* [Records for this task]:
-=-=-

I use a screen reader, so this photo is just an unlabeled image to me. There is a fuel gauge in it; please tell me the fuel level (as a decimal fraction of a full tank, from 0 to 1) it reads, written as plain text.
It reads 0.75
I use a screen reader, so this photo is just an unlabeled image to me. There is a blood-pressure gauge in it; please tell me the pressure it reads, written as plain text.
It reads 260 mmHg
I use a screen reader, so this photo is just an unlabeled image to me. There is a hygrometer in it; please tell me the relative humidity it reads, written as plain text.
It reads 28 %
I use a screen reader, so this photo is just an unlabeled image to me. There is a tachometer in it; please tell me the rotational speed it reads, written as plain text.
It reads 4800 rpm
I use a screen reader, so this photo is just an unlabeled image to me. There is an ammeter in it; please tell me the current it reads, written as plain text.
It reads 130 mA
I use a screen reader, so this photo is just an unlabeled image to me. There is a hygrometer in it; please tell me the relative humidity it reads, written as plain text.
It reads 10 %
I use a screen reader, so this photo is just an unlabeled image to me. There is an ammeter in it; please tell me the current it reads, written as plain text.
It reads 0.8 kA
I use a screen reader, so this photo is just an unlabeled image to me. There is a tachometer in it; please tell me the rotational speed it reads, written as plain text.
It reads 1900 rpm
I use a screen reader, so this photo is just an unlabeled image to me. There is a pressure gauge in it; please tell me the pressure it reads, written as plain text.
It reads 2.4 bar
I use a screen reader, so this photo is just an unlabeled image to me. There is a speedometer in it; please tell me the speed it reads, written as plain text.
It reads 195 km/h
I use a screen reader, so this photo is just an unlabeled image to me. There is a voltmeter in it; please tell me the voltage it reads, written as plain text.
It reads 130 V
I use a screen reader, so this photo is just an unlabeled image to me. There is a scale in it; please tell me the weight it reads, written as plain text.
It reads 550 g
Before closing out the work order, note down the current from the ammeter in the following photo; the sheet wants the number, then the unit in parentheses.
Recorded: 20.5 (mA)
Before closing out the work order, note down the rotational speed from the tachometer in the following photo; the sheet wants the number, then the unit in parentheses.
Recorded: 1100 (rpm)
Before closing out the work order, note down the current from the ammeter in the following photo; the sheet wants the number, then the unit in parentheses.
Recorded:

-=-=-

* [Task instructions]: Retype the records above word for word, starting at the very beginning and ending with the line that contains "It reads 0.75".

* [Response for this exercise]:
I use a screen reader, so this photo is just an unlabeled image to me. There is a fuel gauge in it; please tell me the fuel level (as a decimal fraction of a full tank, from 0 to 1) it reads, written as plain text.
It reads 0.75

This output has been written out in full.